[Items listed in a dataset]
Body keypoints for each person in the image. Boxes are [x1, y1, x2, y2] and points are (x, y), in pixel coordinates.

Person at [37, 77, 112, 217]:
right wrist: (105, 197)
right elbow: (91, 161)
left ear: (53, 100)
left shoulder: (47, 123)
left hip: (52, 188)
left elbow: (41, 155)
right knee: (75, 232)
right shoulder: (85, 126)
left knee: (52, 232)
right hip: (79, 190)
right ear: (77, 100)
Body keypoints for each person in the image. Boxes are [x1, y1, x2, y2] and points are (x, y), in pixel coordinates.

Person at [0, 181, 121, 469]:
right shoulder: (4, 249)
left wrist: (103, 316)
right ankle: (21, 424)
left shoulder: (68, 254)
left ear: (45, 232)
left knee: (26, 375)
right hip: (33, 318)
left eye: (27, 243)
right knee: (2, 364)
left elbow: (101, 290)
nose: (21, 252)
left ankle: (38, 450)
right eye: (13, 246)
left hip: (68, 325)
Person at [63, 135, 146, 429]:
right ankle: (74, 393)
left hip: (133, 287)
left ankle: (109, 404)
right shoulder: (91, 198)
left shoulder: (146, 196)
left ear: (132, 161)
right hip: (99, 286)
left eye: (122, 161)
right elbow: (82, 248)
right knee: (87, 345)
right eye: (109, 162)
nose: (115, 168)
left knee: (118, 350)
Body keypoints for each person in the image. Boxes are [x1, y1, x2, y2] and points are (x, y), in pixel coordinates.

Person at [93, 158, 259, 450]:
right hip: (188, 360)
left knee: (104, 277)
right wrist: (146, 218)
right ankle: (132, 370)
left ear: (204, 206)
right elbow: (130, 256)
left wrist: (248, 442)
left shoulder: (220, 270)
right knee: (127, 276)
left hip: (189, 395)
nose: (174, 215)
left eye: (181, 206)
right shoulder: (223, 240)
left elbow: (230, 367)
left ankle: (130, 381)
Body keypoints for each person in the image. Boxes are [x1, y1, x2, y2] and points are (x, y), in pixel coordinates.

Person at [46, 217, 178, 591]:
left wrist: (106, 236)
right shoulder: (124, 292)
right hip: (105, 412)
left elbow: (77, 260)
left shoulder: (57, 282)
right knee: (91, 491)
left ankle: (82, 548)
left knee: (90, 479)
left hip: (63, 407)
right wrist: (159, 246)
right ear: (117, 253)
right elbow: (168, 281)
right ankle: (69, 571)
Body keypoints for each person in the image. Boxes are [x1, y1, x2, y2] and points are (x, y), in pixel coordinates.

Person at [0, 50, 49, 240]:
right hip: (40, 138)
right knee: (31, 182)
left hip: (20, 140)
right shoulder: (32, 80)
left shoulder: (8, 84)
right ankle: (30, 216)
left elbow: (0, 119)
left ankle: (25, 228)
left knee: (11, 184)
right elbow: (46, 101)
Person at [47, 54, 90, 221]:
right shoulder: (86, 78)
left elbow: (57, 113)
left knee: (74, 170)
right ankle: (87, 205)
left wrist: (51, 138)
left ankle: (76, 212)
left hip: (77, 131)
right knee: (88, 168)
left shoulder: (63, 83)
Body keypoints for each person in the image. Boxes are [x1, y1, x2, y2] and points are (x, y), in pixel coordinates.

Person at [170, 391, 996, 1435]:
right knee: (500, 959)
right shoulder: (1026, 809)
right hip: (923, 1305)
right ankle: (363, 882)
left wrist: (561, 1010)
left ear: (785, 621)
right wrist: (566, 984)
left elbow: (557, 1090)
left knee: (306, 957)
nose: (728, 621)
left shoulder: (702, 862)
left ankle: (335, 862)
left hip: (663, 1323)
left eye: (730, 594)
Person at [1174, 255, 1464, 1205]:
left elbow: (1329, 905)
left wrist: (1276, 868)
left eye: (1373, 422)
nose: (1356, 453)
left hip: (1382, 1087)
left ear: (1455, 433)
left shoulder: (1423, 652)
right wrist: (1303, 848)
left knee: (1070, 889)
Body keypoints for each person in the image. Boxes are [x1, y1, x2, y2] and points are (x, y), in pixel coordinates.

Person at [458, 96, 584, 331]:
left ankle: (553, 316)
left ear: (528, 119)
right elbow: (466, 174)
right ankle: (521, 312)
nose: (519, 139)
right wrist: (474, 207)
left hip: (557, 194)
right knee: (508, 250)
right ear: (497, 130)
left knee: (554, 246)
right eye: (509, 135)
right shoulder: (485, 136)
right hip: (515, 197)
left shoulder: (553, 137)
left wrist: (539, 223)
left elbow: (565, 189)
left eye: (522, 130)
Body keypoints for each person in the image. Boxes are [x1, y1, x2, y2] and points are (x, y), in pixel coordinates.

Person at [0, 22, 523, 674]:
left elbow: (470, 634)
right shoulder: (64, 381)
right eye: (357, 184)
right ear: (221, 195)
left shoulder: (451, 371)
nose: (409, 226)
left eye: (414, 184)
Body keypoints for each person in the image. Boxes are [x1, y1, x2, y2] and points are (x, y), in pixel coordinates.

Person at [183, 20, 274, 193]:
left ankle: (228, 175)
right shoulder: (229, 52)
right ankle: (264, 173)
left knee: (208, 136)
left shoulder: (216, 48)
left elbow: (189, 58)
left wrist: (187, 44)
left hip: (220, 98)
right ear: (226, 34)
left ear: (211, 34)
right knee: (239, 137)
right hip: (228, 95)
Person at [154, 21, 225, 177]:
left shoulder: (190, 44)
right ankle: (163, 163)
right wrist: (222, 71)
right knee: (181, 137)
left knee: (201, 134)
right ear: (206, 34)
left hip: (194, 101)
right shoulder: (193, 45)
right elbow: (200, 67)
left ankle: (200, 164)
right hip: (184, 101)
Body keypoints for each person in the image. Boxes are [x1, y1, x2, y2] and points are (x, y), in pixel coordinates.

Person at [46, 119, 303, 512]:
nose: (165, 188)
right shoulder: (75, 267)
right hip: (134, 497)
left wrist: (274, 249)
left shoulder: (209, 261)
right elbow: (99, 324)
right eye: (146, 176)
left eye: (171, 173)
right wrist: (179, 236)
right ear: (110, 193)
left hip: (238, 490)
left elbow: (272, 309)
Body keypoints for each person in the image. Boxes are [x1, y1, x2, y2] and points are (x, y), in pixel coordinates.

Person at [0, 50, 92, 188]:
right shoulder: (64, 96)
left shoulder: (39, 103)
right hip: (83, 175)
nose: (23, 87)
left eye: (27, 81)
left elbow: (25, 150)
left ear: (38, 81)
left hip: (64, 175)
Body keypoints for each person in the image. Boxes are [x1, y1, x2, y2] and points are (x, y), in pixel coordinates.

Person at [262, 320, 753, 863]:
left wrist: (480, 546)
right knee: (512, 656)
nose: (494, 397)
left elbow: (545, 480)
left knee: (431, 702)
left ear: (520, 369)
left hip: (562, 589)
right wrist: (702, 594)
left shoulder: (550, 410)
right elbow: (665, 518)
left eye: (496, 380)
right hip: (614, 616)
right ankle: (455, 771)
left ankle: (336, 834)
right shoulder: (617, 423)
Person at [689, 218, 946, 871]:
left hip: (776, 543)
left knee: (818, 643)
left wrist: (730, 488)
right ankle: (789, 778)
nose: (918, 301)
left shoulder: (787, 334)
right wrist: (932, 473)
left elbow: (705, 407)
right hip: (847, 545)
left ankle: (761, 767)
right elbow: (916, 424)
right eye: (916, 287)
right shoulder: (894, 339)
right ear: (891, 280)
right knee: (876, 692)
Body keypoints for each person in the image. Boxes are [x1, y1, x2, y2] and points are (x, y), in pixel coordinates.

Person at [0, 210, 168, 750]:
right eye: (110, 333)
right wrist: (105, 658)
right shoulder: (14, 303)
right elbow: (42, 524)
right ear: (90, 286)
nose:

> Exercise
Word for word, output the records that appear above.

> Task answer
Body keypoints for each person in the image. Boxes are [x1, y1, x2, y2] and points are (x, y), in pixel coordinates.

Person at [37, 77, 112, 217]:
right wrist: (105, 197)
right elbow: (91, 161)
left ear: (53, 100)
left shoulder: (47, 123)
left hip: (52, 188)
left elbow: (41, 155)
right knee: (75, 232)
right shoulder: (85, 126)
left knee: (52, 232)
right hip: (79, 190)
right ear: (77, 100)
Body keypoints for each person in the image. Boxes are [x1, y1, x2, y2] and points are (x, y), in pixel coordinates.

Person at [0, 181, 121, 469]:
right shoulder: (4, 249)
left wrist: (103, 316)
right ankle: (21, 424)
left shoulder: (68, 254)
left ear: (45, 232)
left knee: (26, 375)
right hip: (33, 318)
left eye: (27, 243)
right knee: (2, 364)
left elbow: (101, 290)
nose: (21, 252)
left ankle: (38, 450)
right eye: (13, 246)
left hip: (68, 325)
Person at [63, 135, 146, 429]:
right ankle: (74, 393)
left hip: (133, 287)
left ankle: (109, 404)
right shoulder: (91, 198)
left shoulder: (146, 196)
left ear: (132, 161)
right hip: (99, 286)
left eye: (122, 161)
right elbow: (82, 248)
right knee: (87, 345)
right eye: (109, 162)
nose: (115, 168)
left knee: (118, 350)
Body keypoints for each person in the image. Boxes are [x1, y1, x2, y2] and points are (x, y), in pixel coordinates.

Person at [93, 158, 259, 450]:
right hip: (188, 360)
left knee: (104, 277)
right wrist: (146, 218)
right ankle: (132, 370)
left ear: (204, 206)
right elbow: (130, 256)
left wrist: (248, 442)
left shoulder: (220, 270)
right knee: (127, 276)
left hip: (189, 395)
nose: (174, 215)
left eye: (181, 206)
right shoulder: (223, 240)
left elbow: (230, 367)
left ankle: (130, 381)
Body keypoints for each person in the image. Boxes are [x1, y1, x2, y2] and points are (x, y), in pixel coordinates.

Person at [46, 217, 178, 591]:
left wrist: (106, 236)
right shoulder: (124, 292)
right hip: (105, 412)
left elbow: (77, 260)
left shoulder: (57, 282)
right knee: (91, 491)
left ankle: (82, 548)
left knee: (90, 479)
left hip: (63, 407)
right wrist: (159, 246)
right ear: (117, 253)
right elbow: (168, 281)
right ankle: (69, 571)
Body keypoints for each person in the image. Boxes are [x1, y1, x2, y2] and points are (x, y), in pixel coordinates.

Person at [0, 50, 49, 240]:
right hip: (40, 138)
right knee: (31, 182)
left hip: (20, 140)
right shoulder: (32, 80)
left shoulder: (8, 84)
right ankle: (30, 216)
left elbow: (0, 119)
left ankle: (25, 228)
left knee: (11, 184)
right elbow: (46, 101)
Person at [47, 54, 90, 221]:
right shoulder: (86, 78)
left elbow: (57, 113)
left knee: (74, 170)
right ankle: (87, 205)
left wrist: (51, 138)
left ankle: (76, 212)
left hip: (77, 131)
right knee: (88, 168)
left shoulder: (63, 83)
Body keypoints for each person in the image. Boxes are [x1, y1, x2, y2] and points are (x, y), in pixel coordinates.

Person at [170, 391, 996, 1435]:
right knee: (500, 959)
right shoulder: (1026, 809)
right hip: (923, 1305)
right ankle: (363, 882)
left wrist: (561, 1010)
left ear: (785, 621)
right wrist: (566, 984)
left elbow: (557, 1090)
left knee: (306, 957)
nose: (728, 621)
left shoulder: (702, 862)
left ankle: (335, 862)
left hip: (663, 1323)
left eye: (730, 594)
Person at [1174, 255, 1464, 1205]:
left elbow: (1329, 905)
left wrist: (1276, 868)
left eye: (1373, 422)
nose: (1356, 453)
left hip: (1382, 1087)
left ear: (1455, 433)
left shoulder: (1423, 652)
right wrist: (1303, 848)
left knee: (1070, 889)
Body keypoints for each person in the image. Boxes are [x1, y1, x2, y2] and points are (x, y), in pixel coordinates.

Person at [458, 96, 584, 331]:
left ankle: (553, 316)
left ear: (528, 119)
right elbow: (466, 174)
right ankle: (521, 312)
nose: (519, 139)
right wrist: (474, 207)
left hip: (557, 194)
right knee: (508, 250)
right ear: (497, 130)
left knee: (554, 246)
right eye: (509, 135)
right shoulder: (485, 136)
right hip: (515, 197)
left shoulder: (553, 137)
left wrist: (539, 223)
left elbow: (565, 189)
left eye: (522, 130)
Body keypoints for each person in the image. Boxes are [x1, y1, x2, y2] and points are (x, y), in pixel coordinates.

Person at [0, 22, 523, 674]:
left elbow: (470, 634)
right shoulder: (64, 381)
right eye: (357, 184)
right ear: (221, 195)
left shoulder: (451, 371)
nose: (409, 226)
left eye: (414, 184)
Body keypoints for each person in the image. Boxes are [x1, y1, x2, y2] and points are (x, y), in pixel coordinates.

Person at [183, 20, 274, 193]:
left ankle: (228, 175)
right shoulder: (229, 52)
right ankle: (264, 173)
left knee: (208, 136)
left shoulder: (216, 48)
left elbow: (189, 58)
left wrist: (187, 44)
left hip: (220, 98)
right ear: (226, 34)
left ear: (211, 34)
right knee: (239, 137)
right hip: (228, 95)
Person at [154, 21, 225, 177]:
left shoulder: (190, 44)
right ankle: (163, 163)
right wrist: (222, 71)
right knee: (181, 137)
left knee: (201, 134)
right ear: (206, 34)
left hip: (194, 101)
right shoulder: (193, 45)
right elbow: (200, 67)
left ankle: (200, 164)
right hip: (184, 101)
Body keypoints for each person in the image. Boxes are [x1, y1, x2, y2] and points are (x, y), in pixel coordinates.

Person at [46, 119, 303, 512]:
nose: (165, 188)
right shoulder: (75, 267)
right hip: (134, 497)
left wrist: (274, 249)
left shoulder: (209, 261)
right elbow: (99, 324)
right eye: (146, 176)
left eye: (171, 173)
right wrist: (179, 236)
right ear: (110, 193)
left hip: (238, 490)
left elbow: (272, 309)
Body keypoints for each person in the image. Boxes are [x1, y1, x2, y2] and points are (x, y), in pixel coordinates.

Person at [0, 50, 92, 188]:
right shoulder: (64, 96)
left shoulder: (39, 103)
right hip: (83, 175)
nose: (23, 87)
left eye: (27, 81)
left elbow: (25, 150)
left ear: (38, 81)
left hip: (64, 175)
Body keypoints for each person in the image. Boxes are [x1, y1, x2, y2] and points are (x, y), in pixel coordinates.

Person at [262, 320, 753, 863]:
left wrist: (480, 546)
right knee: (512, 656)
nose: (494, 397)
left elbow: (545, 480)
left knee: (431, 702)
left ear: (520, 369)
left hip: (562, 589)
right wrist: (702, 594)
left shoulder: (550, 410)
right elbow: (665, 518)
left eye: (496, 380)
right hip: (614, 616)
right ankle: (455, 771)
left ankle: (336, 834)
right shoulder: (617, 423)
Person at [689, 218, 946, 871]:
left hip: (776, 543)
left knee: (818, 643)
left wrist: (730, 488)
right ankle: (789, 778)
nose: (918, 301)
left shoulder: (787, 334)
right wrist: (932, 473)
left elbow: (705, 407)
right hip: (847, 545)
left ankle: (761, 767)
right elbow: (916, 424)
right eye: (916, 287)
right shoulder: (894, 339)
right ear: (891, 280)
right knee: (876, 692)
Body keypoints for each person in the image. Boxes are [x1, y1, x2, y2] and points are (x, y), in pixel coordinates.

Person at [0, 210, 168, 750]:
right eye: (110, 333)
right wrist: (105, 658)
right shoulder: (14, 303)
right elbow: (42, 524)
right ear: (90, 286)
nose:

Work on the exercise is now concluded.